A Spontaneous Find: An Honest Review of Heopa-jib Naengmyeon in Sanggye-dong
My map app is filled with "Want to Go" pins that I rarely visit. But Heopa-jib Naengmyeon (허파집냉면) in Sanggye-dong was different. I was just walking by when an incredible aroma and a bold sign featuring "Heopa" (beef lung) stopped me in my tracks. I knew instantly that "today was the day."
And the verdict? The combination of *Soheopa-bokkeum* (spicy stir-fried beef lung) and *Eolchigi-naengmyeon* was an unexpected masterpiece. It was the kind of meal where the perfect harmony of flavors makes you crave a glass of soju.
Quick Take: A Hamheung-style spicy 'Eolchigi' cold noodle dish paired with a bubbling hot stone pot of stir-fried beef lung. The result is a perfectly clean, savory, and spicy duo that works as both a satisfying meal and an amazing *anju* (food for drinking). It's a delightful discovery, especially since menus featuring *heopa* (lung) are becoming a rarity these days.


Store Information
Name: Heopa-jib Naengmyeon (허파집냉면)
Address: 1F, 110-ho, 699 Deongneung-ro, Nowon-gu, Seoul
Phone: 02-936-5942
Hours: 11:30 AM ~ 9:00 PM (Last Order at 8:30 PM)
Services: Takeout, Reservation, Parking available (inquire first)
Price (Signature): Soheopa-bokkeum ₩13,000 / Naengmyeon ₩8,000
What I Ordered
1) Eolchigi-naengmyeon (얼치기냉면)
This is a hybrid-style cold noodle dish—a perfect middle ground between the soupy *Mul-naengmyeon* and the dry *Bibim-naengmyeon*. It comes with just a small amount of broth and a generous serving of a rich, Hamheung-style spicy sauce.
Flavor Profile: The sauce leans more savory, spicy, and umami-rich rather than sweet and sour. The small amount of broth helps the sauce cling perfectly to the chewy noodles, ensuring every single bite is packed with flavor.
Pro Tip: The dish is well-seasoned, so go easy on the vinegar and mustard. If you want to enjoy the thick sauce more, start with only half the broth.

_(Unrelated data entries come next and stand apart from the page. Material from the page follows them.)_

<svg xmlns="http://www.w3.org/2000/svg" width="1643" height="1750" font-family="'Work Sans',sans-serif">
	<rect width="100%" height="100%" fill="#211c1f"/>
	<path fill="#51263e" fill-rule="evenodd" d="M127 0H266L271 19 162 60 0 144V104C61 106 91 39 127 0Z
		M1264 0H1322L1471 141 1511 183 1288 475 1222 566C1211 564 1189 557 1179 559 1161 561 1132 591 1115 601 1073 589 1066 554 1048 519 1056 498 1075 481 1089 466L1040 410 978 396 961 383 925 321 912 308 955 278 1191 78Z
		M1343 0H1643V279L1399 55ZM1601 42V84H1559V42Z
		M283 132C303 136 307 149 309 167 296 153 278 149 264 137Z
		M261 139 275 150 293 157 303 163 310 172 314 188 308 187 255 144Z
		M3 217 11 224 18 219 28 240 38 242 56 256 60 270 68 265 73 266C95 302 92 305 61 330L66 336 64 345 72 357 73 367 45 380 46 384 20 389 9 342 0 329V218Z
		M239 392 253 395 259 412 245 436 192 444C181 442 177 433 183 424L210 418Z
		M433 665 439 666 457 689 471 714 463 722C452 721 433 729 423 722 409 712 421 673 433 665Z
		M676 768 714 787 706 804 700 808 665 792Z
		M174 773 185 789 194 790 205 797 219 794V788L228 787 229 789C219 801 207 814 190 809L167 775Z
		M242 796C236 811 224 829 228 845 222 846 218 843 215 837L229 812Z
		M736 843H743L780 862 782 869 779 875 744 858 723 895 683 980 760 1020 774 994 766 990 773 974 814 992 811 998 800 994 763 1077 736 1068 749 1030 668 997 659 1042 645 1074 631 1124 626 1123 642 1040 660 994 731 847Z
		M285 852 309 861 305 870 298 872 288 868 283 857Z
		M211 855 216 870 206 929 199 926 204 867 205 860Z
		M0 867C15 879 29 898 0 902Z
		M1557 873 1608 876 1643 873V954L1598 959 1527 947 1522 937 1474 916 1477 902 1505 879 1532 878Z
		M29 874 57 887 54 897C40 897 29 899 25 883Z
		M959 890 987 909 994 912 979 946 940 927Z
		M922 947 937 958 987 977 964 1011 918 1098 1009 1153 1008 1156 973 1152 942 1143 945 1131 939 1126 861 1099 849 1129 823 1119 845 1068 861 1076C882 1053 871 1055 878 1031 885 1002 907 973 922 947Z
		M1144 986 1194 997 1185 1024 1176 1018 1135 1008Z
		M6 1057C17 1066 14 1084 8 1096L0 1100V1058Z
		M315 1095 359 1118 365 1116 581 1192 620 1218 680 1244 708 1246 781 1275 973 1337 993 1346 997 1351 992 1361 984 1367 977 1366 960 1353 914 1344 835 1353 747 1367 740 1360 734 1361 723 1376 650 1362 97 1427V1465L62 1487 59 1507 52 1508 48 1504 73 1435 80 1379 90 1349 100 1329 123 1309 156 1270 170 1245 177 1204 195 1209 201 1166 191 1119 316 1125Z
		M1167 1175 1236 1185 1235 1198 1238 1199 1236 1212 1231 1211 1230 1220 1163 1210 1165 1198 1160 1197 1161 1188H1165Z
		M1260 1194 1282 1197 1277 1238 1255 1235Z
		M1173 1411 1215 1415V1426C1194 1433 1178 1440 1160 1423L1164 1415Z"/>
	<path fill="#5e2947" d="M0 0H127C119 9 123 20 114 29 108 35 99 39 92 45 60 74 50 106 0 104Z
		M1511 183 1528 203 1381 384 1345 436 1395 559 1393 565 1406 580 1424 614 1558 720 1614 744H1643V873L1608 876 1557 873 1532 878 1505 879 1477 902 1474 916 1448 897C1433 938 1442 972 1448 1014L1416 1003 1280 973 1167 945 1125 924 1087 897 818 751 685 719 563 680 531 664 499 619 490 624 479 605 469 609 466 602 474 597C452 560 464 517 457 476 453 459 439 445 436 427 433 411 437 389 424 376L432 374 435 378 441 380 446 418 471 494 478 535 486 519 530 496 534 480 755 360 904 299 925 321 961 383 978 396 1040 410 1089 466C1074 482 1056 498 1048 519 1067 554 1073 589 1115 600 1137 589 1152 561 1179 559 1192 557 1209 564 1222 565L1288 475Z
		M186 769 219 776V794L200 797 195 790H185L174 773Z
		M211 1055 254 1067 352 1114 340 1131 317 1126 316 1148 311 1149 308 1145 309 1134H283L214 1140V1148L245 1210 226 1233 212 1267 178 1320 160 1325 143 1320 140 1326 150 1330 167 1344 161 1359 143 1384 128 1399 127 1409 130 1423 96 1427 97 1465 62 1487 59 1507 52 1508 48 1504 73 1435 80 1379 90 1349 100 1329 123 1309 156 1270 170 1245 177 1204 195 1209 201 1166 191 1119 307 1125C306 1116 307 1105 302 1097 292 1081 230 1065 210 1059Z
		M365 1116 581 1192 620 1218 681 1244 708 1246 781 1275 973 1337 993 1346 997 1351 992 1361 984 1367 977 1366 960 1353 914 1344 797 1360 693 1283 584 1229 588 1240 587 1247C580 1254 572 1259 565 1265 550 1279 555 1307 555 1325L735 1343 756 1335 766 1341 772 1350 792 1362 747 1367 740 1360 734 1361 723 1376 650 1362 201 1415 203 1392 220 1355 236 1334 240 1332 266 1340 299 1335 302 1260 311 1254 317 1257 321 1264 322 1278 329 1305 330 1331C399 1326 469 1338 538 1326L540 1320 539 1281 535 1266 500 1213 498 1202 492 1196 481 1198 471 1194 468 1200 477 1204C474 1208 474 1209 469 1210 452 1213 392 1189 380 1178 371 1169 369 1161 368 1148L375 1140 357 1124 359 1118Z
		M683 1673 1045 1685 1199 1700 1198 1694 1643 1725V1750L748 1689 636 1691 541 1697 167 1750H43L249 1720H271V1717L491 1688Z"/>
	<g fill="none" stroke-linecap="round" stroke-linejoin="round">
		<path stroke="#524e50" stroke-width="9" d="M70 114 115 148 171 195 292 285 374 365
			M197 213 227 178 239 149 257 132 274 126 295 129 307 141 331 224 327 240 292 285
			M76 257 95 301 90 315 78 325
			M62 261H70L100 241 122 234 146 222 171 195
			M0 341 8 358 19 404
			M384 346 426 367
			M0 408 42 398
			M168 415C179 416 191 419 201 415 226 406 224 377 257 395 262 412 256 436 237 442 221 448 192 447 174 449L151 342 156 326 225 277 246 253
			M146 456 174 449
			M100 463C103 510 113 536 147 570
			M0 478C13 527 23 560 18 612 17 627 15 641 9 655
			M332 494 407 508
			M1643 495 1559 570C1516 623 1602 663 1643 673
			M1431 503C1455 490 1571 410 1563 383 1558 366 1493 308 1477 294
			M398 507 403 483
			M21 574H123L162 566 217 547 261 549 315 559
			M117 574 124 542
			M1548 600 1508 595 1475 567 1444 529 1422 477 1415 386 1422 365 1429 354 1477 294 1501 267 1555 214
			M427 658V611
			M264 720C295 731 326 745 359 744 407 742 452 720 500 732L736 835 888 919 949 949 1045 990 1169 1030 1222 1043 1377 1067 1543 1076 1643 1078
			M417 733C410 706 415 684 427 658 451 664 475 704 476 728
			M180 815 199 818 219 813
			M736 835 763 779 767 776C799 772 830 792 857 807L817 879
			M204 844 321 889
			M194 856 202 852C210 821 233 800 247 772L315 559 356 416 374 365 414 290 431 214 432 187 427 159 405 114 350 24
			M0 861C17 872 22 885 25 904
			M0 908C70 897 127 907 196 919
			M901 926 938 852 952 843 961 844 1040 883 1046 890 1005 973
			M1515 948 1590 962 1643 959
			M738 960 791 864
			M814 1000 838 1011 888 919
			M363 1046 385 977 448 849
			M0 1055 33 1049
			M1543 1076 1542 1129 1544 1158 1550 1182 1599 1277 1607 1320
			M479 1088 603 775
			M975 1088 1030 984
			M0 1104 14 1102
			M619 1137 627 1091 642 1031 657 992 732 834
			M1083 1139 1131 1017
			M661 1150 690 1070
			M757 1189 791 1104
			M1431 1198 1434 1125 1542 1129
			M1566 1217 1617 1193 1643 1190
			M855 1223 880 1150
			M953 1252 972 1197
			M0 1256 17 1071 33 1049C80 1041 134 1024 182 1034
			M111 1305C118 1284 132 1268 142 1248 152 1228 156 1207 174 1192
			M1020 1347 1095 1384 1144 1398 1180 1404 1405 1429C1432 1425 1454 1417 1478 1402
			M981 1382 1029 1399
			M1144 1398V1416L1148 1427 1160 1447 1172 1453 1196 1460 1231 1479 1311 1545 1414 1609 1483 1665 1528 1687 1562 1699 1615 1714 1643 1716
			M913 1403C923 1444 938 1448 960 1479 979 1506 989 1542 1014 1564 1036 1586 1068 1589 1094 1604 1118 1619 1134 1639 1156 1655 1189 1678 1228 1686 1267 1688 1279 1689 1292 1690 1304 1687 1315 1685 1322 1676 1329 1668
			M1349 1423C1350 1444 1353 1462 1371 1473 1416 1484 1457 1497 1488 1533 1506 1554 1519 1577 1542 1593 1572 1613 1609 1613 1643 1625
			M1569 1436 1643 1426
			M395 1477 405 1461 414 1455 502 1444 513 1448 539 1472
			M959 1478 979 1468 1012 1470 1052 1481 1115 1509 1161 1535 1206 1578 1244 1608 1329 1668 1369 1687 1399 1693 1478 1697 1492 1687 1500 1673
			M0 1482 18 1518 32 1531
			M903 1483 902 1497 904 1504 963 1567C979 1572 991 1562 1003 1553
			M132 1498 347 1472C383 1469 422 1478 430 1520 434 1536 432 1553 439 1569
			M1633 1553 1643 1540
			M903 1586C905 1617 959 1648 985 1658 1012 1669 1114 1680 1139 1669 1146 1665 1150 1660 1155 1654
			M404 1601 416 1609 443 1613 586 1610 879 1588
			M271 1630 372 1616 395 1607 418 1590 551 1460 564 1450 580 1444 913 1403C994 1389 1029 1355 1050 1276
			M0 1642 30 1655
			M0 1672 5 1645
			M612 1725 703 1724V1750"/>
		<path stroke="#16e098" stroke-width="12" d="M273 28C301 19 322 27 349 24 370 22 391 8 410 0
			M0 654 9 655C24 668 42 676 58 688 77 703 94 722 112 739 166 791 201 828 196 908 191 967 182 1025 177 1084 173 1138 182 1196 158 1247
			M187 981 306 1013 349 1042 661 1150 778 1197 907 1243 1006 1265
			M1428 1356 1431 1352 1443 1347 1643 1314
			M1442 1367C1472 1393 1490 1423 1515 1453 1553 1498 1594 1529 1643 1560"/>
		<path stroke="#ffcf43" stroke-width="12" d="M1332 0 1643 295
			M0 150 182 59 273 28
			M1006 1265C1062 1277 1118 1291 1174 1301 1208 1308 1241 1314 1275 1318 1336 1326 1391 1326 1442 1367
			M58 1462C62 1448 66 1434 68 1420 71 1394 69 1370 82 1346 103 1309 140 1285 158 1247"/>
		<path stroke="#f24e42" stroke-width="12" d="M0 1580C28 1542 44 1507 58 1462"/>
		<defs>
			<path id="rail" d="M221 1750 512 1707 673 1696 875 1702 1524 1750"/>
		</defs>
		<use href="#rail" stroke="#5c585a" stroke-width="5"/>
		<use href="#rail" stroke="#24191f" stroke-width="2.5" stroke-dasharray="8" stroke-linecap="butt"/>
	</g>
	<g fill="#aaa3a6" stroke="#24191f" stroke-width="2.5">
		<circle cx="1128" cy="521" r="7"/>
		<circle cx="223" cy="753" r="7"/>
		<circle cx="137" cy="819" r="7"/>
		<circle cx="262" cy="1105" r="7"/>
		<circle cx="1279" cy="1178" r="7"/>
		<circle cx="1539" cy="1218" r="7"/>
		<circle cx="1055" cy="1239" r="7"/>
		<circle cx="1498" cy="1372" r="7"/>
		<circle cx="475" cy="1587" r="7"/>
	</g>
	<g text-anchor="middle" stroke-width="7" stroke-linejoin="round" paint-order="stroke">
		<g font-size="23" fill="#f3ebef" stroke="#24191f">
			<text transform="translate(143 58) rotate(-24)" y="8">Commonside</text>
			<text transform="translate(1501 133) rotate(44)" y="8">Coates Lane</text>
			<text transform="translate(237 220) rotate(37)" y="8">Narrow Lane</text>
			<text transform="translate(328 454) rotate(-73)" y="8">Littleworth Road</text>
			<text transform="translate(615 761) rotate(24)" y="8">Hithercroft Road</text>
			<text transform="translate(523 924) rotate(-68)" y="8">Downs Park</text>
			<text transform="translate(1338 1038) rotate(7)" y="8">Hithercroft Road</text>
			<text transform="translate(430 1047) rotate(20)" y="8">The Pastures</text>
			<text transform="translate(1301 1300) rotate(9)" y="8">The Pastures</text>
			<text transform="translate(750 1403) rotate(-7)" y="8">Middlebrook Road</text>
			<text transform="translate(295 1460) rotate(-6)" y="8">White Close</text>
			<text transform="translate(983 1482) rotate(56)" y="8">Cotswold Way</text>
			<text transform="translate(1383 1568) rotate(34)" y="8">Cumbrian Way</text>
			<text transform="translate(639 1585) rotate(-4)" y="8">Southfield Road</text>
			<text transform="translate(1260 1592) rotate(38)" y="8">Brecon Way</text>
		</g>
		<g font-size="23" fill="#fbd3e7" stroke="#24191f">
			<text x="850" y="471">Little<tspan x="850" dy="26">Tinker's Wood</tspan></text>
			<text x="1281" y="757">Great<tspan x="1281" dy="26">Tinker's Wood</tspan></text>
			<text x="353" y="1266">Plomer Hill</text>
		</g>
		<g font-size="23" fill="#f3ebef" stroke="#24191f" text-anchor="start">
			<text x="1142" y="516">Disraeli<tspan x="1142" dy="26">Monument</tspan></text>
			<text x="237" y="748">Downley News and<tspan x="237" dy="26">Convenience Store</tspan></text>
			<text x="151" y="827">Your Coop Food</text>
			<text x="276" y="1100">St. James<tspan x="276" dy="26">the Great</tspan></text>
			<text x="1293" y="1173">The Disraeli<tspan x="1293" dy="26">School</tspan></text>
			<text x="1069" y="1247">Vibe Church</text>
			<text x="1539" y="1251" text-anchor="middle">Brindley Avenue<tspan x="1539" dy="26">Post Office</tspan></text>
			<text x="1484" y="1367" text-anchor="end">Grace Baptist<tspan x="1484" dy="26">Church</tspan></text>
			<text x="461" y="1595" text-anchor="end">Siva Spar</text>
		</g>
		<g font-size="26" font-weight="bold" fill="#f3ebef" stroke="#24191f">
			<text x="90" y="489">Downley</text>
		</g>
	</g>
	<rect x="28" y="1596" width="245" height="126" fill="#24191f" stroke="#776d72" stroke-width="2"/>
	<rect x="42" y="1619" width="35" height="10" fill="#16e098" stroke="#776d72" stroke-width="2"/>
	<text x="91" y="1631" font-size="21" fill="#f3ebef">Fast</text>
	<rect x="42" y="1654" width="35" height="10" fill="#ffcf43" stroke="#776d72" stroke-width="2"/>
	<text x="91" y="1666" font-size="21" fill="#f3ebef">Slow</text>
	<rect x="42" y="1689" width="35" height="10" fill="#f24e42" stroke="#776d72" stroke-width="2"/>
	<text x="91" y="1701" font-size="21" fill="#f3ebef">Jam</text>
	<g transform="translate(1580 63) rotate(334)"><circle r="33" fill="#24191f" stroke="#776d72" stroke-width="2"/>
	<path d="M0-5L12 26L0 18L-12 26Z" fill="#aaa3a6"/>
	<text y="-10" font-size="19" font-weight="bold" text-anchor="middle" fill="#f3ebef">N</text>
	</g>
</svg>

2) Soheopa-bokkeum (소허파볶음 - Spicy Stir-fried Beef Lung)
Visuals & Temperature: It arrives dramatically bubbling in a *ttukbaegi* (stone pot), which keeps it piping hot until the very last bite.
Aroma & Texture: The first thing you notice is the fragrant aroma of scallions, chili powder, and garlic. The lung itself has a wonderfully chewy and bouncy texture. Most importantly, there was absolutely no gamey smell—a sign of excellent preparation.
Flavor Balance: The lingering spiciness makes it an exceptional anju, a category where classic charcoal chicken also shines. It’s savory enough that you can enjoy the entire dish on its own, without needing a side of rice.



Why This Combination is Perfect
- Contrast in Temperature: The fiery hot beef lung versus the icy cold, spicy noodles.
- Harmony in Flavor: Both dishes are built on a foundation of savory spice and umami, keeping your appetite going.
- Contrast in Texture: The bouncy chewiness of the lung and the springy texture of the noodles make for a dynamic eating experience.
- Versatile for Any Occasion: It's a perfect setup whether you're there for a full meal or just for drinks.

Who Should Go?
- Anyone tired of choosing between *mul* (soupy) and *bibim* (dry) naengmyeon.
- Foodies looking for expertly prepared, clean-tasting offal dishes.
- Travelers looking for the perfect meal after a Nami Island / Alpaca/Rail Bike/Petite France/Morning Calm 1Day Tour.
- Anyone who loves a meal that doubles as fantastic bar food.
Final Verdict: A Trifecta of Temperature, Texture, and Umami
My spontaneous visit to that 'saved on the map' spot was a huge success. It’s a powerful reminder that while South Korea offers unforgettable high-end journeys like a $3,000 luxury train experience, the true soul of its culture is often discovered in humble, authentic spots like this. The synergy between the fiery heat of the beef lung and the cool spice of the naengmyeon is what makes exploring Korean cuisine so rewarding. If you're looking for a clean, delicious, and hard-to-find local gem, I wholeheartedly recommend this place.